Tragedy Tainted with Politics in Iran

Plasco-Rouhani

Opportunists are putting a political spin on the recent collapse of Plasco high-rise building in Tehran for personal gain.

In a recent article, Asr-e Iran news website has criticized the way tragic incidents in Iran are being used as a means of achieving one’s political goals.

Here is the full text of the Farsi article written by Mostafa Danandeh:

Iran is going through bitter days. Fire broke out and a building caved in, getting the whole nation clad in black. The gloom was prompted by tears, sadness and sorrow, but it got darker by certain ugly acts.

At a time when everyone was concerned about the firefighters trapped under the rubble, a few were busy creating hashtags. And some sought to put their own political spin on the tragedy.

Around the world they usually make efforts to join hands in the wake of such incidents to solve the problems and alleviate the suffering of the people. In Iran, however, things are different. Political currents usually seek to cash in on such incidents to deal a blow to rivals.

These days, folks have a question in mind: Are certain people really concerned about their fellow countrymen? How could it be that citizens are losing their lives while certain other individuals seek to make political gains? What are we people coming to? We have no reservation about making political capital from a collapsed building crammed with people.

It was not the first time, either. We witnessed similar behaviour from politics-ridden individuals in the recent train crash in Semnan [November 25, 2016] as well as in the Mina tragedy [September 24, 2015]. Such behaviour is reminiscent of that of those who storm quake-stricken cities and loot homes.

Such individuals are like those who take photos or selfies at the scene of an accident rather than helping the victims.

It is a sad fact that some political parties in Iran are biding their time to seize every opportunity to deal a blow to their rivals.  While the people are worried about their relatives or fellow countrymen, some individuals are waiting to see how they can use the incident against President Hassan Rouhani or Tehran Mayor Mohammad Baqer Qalibaf.

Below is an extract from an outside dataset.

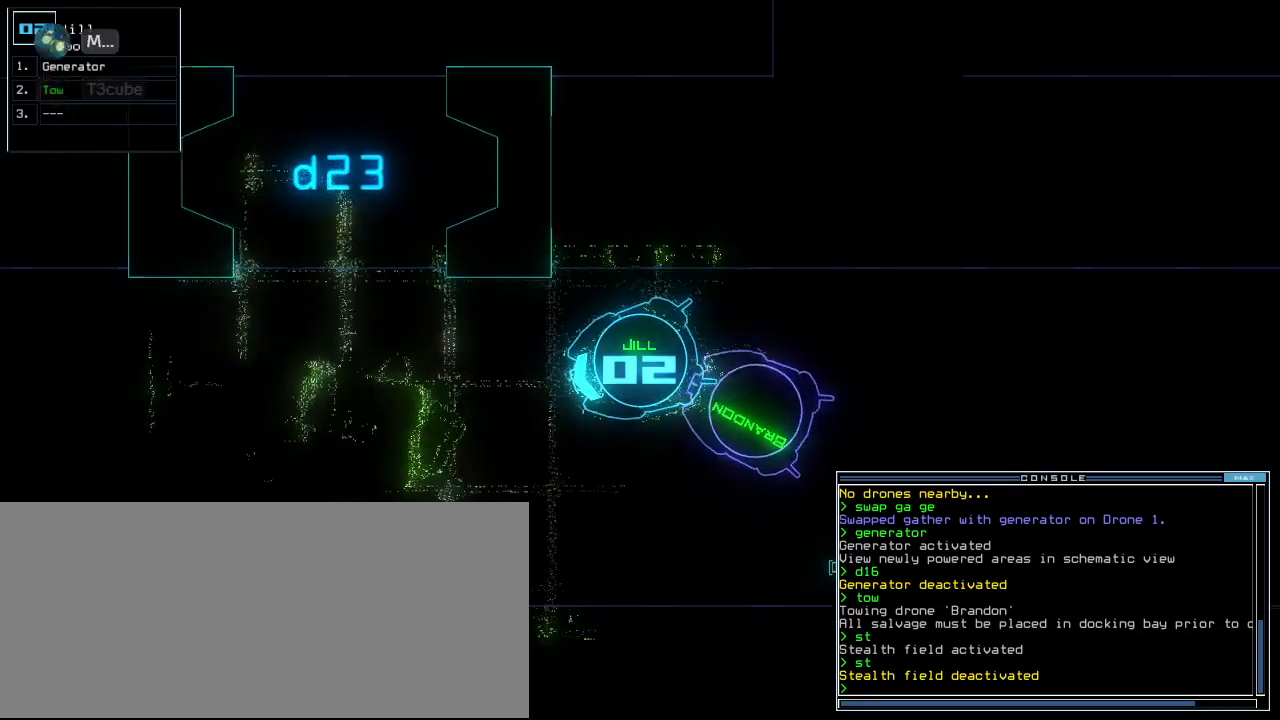
{"keys": ["up"], "events": [[40, "right", "down"], [160, "right", "up"]]}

Unfortunately, it has been years that all aspects of people’s lives have been associated with politics. In Iran, cinema, sports, culture, education, agriculture, issues related to the youth, marriage, etc. have all been politicized. The most pressing issue facing Iran today is that people’s lives have been politicized throughout. As long as we are unable to rid the Iranian society of politicization, major problems will linger on.

Conservatives and reformists alike are all seeking power these days. Unfortunately in Iran, it has been years that gaining power has been the one and only objective pursued by some.

Niccolò Machiavelli, whose viewpoints about politics are known as Machiavellianism, mentions in his book that any political act is aimed at achieving power. So, he believes politics is bound by no moral principles. Hence, he argues it would be fine to use whatever means in politics to achieve one’s ends. He draws a distinct line between politics and ethics.

Today in Iran, those who are into politics and claim to be Muslims as well have turned into top students in the Machiavellian school and use whatever means available to achieve their ends.